**Extracted entries:**
-------

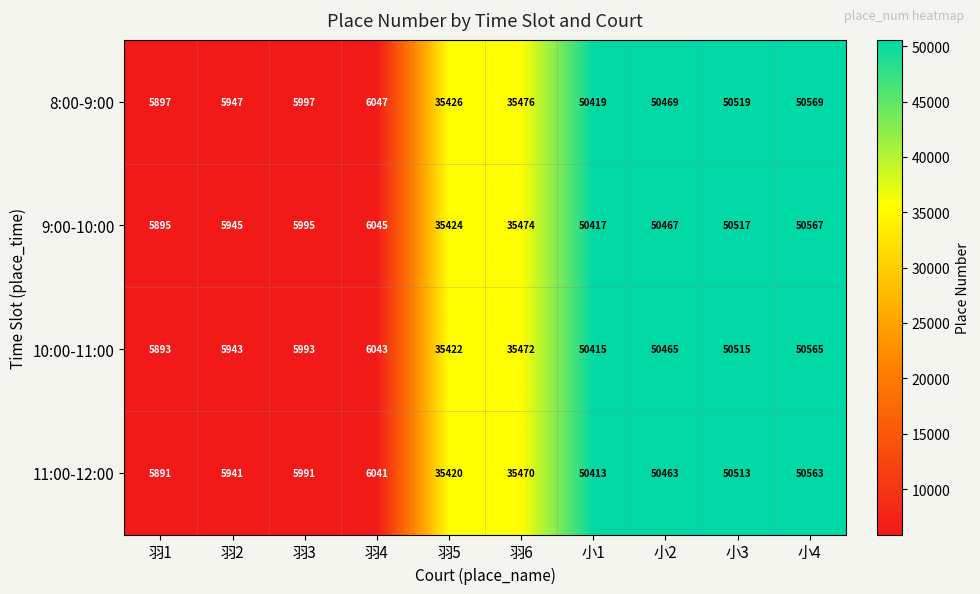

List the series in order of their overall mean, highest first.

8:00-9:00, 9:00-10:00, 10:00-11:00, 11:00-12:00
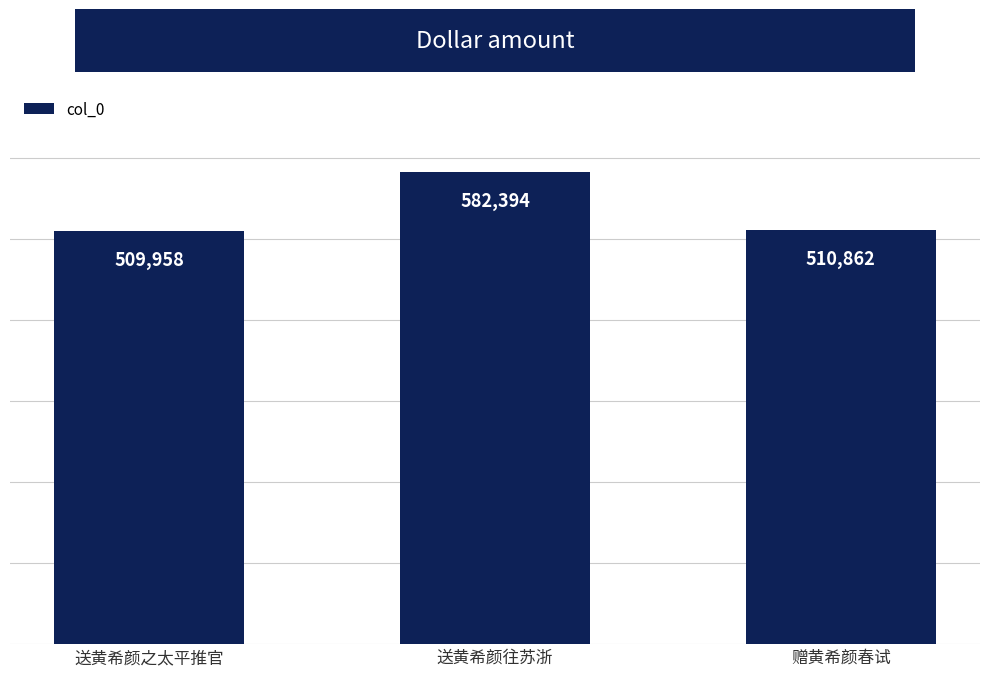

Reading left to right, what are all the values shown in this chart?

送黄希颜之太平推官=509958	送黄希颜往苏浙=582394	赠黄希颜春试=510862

-------

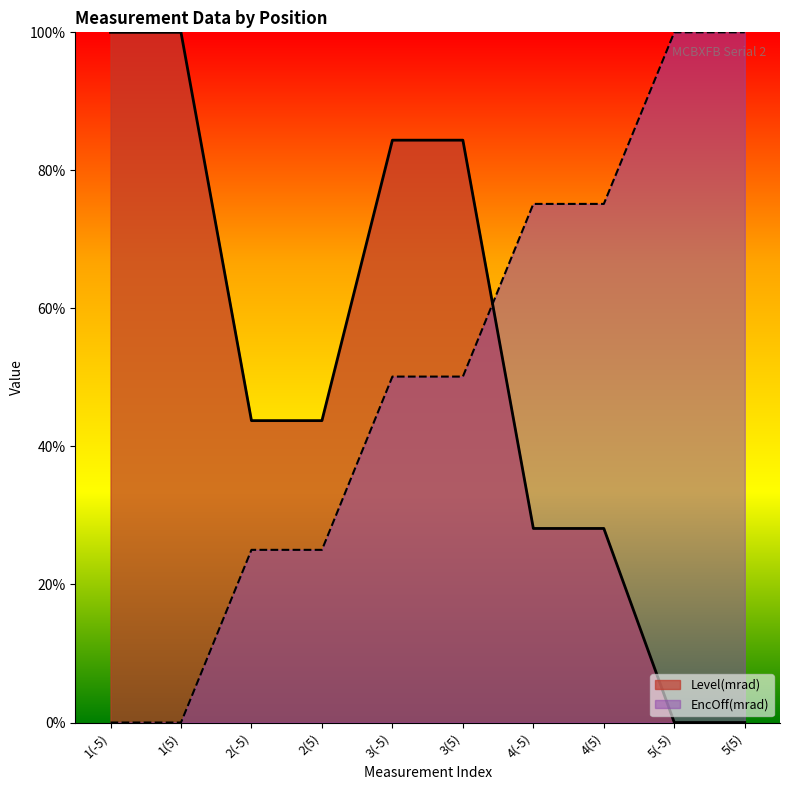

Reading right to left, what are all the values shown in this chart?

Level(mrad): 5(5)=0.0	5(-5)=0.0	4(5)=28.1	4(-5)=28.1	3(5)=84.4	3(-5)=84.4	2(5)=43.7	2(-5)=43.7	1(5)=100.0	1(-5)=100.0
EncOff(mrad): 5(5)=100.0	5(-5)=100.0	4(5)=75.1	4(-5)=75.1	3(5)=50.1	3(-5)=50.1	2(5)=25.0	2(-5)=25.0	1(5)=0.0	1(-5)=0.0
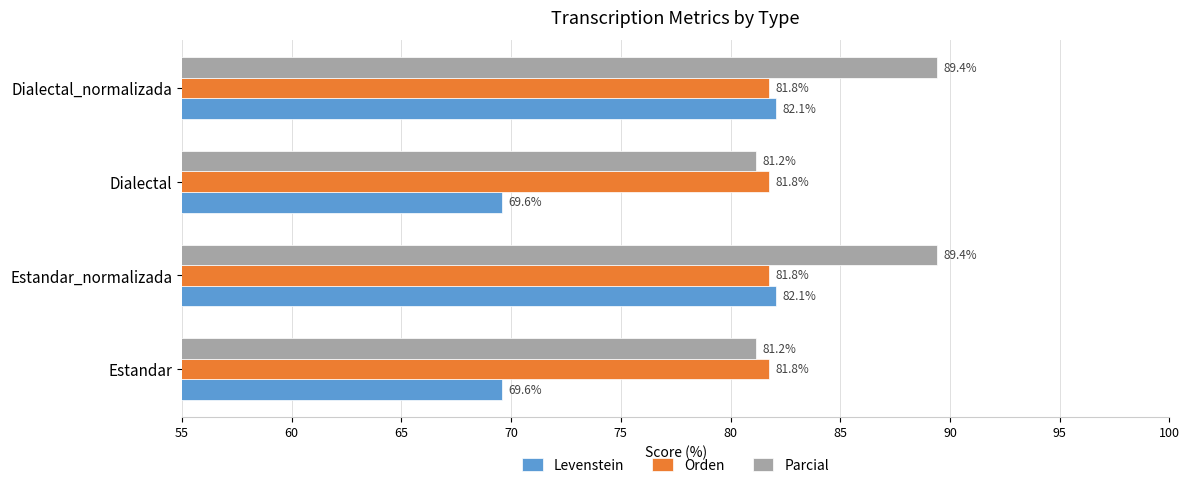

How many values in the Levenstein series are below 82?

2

-------

Please copy the data word for word, everything from the line containing "List the series" down to the line containing "Reading left to", with both of those lines included. Leave out the pictures.

List the series in order of their overall mean, highest first.

8:00-9:00, 9:00-10:00, 10:00-11:00, 11:00-12:00

Reading left to right, what are all the values shown in this chart?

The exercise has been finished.